- Exercise details: Rewrite the entries starting at the very beginning and ending with the line that contains "ministre Nadir Larbaoui, sa", swapping "développement" for "progrès" and keeping everything else the same.

════════════════════

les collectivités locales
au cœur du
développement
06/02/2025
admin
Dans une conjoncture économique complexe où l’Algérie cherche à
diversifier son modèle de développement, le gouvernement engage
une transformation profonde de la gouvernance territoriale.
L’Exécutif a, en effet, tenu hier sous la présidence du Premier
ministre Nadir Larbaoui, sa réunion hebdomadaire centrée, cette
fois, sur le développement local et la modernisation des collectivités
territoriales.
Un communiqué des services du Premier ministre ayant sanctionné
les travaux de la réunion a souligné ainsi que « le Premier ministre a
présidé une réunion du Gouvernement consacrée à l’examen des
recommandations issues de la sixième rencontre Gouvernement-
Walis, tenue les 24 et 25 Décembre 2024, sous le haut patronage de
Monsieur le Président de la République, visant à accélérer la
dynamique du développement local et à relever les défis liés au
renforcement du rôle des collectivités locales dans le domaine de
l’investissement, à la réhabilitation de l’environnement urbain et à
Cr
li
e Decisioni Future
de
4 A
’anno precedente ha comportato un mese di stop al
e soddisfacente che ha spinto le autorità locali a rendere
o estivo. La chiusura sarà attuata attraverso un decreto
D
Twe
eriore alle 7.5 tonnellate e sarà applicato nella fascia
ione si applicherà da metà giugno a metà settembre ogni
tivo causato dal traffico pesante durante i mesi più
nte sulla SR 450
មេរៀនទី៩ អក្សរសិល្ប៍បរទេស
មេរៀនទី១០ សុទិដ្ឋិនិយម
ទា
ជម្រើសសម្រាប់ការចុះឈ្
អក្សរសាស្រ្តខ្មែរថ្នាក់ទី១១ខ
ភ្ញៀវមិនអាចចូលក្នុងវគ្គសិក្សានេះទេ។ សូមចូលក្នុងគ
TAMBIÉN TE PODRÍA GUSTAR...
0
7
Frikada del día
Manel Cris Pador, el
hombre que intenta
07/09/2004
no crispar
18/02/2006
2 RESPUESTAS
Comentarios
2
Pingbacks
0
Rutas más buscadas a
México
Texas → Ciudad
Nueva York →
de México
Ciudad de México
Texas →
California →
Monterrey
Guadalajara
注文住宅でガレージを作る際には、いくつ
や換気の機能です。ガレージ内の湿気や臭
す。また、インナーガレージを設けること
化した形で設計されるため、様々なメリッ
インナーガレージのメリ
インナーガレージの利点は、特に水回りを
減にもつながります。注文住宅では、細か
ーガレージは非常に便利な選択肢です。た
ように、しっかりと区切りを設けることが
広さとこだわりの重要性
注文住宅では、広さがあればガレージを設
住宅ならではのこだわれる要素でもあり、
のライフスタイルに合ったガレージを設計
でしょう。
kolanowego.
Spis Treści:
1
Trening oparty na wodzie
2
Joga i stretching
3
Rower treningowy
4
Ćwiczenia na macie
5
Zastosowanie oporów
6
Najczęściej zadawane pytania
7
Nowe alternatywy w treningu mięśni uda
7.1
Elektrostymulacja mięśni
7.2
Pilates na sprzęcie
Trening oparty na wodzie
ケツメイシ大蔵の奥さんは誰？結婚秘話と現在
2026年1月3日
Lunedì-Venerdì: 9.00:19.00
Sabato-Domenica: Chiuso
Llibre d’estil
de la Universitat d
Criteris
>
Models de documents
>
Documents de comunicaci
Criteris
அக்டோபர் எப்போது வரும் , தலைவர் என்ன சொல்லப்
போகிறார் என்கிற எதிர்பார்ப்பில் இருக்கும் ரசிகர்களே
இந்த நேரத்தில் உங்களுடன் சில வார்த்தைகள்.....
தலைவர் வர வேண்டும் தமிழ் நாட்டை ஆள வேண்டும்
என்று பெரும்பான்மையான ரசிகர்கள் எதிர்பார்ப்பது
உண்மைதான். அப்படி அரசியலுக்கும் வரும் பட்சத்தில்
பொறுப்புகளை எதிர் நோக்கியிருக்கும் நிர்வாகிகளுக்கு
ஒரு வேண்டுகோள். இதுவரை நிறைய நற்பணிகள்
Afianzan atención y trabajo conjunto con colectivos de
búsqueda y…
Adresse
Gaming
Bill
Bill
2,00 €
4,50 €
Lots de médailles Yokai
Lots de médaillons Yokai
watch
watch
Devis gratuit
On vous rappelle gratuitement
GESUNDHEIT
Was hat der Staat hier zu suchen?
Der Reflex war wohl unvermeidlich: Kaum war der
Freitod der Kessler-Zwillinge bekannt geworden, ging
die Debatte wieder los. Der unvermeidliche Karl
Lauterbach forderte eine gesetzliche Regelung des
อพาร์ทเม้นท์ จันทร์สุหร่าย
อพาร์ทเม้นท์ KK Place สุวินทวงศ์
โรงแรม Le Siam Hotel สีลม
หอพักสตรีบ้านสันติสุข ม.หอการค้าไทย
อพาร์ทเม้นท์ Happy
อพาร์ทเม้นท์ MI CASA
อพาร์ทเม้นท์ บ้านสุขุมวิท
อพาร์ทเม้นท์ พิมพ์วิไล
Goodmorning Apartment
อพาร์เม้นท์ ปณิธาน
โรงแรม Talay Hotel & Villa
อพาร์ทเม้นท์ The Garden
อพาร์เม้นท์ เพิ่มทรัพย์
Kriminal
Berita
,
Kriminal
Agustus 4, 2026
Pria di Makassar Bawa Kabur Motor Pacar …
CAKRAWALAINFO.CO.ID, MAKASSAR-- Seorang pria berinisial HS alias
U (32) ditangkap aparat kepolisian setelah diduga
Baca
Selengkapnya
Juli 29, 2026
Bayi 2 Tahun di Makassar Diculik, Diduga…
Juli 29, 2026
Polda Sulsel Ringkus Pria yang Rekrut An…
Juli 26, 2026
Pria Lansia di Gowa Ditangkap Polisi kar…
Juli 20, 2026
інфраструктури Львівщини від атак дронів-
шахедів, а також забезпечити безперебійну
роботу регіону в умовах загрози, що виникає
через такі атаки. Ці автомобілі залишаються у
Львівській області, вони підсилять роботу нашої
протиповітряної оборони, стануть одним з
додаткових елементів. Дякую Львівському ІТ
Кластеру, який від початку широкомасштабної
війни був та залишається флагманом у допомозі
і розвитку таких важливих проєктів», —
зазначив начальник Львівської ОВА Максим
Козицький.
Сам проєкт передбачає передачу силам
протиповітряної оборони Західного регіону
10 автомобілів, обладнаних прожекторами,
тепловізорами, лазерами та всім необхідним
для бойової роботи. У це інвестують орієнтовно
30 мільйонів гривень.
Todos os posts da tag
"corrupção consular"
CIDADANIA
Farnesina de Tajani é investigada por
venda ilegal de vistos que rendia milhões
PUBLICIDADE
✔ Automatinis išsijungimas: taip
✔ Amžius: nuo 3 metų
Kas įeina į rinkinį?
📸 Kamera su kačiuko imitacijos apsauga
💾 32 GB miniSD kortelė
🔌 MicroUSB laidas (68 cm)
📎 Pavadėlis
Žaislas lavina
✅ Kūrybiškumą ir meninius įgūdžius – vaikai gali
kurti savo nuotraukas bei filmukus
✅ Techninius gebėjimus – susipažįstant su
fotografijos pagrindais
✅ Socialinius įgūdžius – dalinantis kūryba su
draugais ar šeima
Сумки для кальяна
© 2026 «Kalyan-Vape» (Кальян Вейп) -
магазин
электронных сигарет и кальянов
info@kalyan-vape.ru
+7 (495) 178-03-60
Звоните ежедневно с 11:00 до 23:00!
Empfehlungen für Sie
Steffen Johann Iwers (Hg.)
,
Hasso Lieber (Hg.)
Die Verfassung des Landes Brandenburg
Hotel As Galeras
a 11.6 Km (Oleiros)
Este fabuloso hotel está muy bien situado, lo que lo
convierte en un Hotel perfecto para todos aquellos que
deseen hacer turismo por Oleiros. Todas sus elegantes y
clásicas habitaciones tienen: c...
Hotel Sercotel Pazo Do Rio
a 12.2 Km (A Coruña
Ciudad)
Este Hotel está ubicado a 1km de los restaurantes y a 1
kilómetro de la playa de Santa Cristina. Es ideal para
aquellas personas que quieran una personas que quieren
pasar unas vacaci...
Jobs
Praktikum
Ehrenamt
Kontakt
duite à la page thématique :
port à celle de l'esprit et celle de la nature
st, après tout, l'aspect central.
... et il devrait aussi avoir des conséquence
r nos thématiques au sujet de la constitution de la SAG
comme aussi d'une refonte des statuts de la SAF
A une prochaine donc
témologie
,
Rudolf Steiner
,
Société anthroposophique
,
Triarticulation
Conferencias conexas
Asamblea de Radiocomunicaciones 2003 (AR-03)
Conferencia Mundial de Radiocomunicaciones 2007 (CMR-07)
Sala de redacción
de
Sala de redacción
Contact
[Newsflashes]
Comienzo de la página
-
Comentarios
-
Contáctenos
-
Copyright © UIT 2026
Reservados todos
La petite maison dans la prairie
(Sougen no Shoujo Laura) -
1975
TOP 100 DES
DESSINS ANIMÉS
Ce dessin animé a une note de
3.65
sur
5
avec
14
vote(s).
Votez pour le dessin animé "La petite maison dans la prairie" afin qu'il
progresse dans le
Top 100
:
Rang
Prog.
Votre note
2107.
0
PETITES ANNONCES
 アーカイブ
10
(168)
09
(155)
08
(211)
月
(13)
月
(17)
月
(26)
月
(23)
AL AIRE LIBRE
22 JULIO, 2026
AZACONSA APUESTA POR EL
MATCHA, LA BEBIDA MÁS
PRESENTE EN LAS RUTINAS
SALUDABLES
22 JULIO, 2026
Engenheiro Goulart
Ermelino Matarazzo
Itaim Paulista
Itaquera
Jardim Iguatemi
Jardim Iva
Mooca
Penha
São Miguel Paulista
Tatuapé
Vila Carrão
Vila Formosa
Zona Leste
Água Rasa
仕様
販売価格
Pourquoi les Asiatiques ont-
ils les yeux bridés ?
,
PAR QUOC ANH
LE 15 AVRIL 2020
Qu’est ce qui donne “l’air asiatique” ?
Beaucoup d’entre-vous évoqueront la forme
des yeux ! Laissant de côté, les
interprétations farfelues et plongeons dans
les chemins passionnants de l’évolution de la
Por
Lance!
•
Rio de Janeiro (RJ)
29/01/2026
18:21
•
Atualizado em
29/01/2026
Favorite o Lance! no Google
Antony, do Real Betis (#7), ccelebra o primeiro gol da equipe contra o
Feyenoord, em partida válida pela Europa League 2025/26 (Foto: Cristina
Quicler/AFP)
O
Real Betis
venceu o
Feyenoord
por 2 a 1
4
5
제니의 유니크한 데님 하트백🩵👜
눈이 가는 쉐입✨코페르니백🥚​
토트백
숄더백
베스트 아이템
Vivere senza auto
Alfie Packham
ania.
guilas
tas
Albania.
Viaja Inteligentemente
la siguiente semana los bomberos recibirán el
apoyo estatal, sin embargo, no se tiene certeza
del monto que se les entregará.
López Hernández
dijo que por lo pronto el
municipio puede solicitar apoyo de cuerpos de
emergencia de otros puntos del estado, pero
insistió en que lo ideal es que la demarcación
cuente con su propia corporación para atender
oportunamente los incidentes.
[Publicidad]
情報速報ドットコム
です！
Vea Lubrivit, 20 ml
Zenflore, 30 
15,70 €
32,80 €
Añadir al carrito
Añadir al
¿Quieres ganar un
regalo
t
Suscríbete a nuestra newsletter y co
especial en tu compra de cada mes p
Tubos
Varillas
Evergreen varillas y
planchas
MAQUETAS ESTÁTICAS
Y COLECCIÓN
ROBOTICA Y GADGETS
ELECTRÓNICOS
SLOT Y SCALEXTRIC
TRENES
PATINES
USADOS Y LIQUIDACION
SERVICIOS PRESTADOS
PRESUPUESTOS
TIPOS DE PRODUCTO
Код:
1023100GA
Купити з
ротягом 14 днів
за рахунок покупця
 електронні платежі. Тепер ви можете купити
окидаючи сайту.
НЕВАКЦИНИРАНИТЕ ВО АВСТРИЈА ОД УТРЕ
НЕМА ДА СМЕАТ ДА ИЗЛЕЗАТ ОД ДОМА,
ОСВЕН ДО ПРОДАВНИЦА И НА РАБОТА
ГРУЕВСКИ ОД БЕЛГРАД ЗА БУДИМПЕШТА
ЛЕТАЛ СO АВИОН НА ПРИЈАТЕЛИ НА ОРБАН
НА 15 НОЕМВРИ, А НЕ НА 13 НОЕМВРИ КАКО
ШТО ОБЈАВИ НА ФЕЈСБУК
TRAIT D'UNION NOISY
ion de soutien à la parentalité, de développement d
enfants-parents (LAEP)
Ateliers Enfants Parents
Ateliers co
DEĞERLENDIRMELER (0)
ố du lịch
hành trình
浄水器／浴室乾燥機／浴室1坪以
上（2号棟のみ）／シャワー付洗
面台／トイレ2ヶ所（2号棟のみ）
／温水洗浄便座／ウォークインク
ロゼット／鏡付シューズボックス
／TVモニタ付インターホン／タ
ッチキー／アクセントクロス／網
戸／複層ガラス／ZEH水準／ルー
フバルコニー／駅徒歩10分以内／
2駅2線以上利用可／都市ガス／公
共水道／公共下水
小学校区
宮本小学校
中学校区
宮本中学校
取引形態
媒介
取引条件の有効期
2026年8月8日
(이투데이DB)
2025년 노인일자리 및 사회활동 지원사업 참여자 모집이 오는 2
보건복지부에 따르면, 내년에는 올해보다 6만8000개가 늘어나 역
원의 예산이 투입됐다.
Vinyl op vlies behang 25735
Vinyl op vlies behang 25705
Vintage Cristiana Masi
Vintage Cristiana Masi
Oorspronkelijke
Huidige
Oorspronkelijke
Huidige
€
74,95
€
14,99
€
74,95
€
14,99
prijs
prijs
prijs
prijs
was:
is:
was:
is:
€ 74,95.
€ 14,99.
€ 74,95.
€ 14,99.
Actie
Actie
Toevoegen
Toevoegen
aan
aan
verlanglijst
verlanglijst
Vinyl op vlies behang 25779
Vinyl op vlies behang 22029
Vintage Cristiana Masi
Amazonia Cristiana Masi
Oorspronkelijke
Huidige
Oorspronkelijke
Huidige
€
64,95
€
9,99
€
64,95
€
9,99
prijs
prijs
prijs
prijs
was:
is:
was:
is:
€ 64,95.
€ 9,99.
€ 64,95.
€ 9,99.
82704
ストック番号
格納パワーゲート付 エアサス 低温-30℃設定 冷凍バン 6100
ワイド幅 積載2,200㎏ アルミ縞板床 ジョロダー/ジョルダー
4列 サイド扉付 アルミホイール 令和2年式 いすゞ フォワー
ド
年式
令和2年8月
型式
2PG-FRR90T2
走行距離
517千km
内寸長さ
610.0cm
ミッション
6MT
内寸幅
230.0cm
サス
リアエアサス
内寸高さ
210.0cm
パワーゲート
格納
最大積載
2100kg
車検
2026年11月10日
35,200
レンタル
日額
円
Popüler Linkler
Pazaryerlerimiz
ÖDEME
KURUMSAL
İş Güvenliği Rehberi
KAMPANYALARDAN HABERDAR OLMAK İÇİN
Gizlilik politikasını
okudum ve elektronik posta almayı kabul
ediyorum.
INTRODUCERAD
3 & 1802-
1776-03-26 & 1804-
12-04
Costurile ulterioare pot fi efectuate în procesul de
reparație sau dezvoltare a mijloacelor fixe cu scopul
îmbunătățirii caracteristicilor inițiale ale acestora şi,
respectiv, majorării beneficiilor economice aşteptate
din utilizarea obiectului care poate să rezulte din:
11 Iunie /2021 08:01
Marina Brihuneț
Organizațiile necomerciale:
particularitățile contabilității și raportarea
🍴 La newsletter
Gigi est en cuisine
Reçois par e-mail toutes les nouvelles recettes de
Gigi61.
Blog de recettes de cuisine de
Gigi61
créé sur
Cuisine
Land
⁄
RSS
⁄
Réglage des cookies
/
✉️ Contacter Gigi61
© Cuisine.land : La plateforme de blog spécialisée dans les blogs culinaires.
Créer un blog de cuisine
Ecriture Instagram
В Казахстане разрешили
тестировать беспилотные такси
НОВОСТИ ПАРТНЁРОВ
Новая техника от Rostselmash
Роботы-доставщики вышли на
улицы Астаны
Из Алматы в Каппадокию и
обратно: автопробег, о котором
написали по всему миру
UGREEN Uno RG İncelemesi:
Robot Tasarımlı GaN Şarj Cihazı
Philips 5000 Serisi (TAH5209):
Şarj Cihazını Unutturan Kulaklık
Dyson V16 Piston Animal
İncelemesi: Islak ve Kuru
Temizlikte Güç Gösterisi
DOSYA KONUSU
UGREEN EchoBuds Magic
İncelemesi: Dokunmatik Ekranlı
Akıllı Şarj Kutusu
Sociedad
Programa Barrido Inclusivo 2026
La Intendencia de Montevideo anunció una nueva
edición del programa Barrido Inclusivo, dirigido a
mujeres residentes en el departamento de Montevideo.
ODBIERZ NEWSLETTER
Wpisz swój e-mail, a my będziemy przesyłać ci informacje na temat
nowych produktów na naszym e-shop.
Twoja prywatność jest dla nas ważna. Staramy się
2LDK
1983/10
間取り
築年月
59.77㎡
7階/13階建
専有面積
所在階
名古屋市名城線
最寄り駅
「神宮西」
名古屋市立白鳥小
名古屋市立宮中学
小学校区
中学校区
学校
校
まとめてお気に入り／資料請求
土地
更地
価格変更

════════════════════

- Result for this exercise:
les collectivités locales
au cœur du
progrès
06/02/2025
admin
Dans une conjoncture économique complexe où l’Algérie cherche à
diversifier son modèle de progrès, le gouvernement engage
une transformation profonde de la gouvernance territoriale.
L’Exécutif a, en effet, tenu hier sous la présidence du Premier
ministre Nadir Larbaoui, sa réunion hebdomadaire centrée, cette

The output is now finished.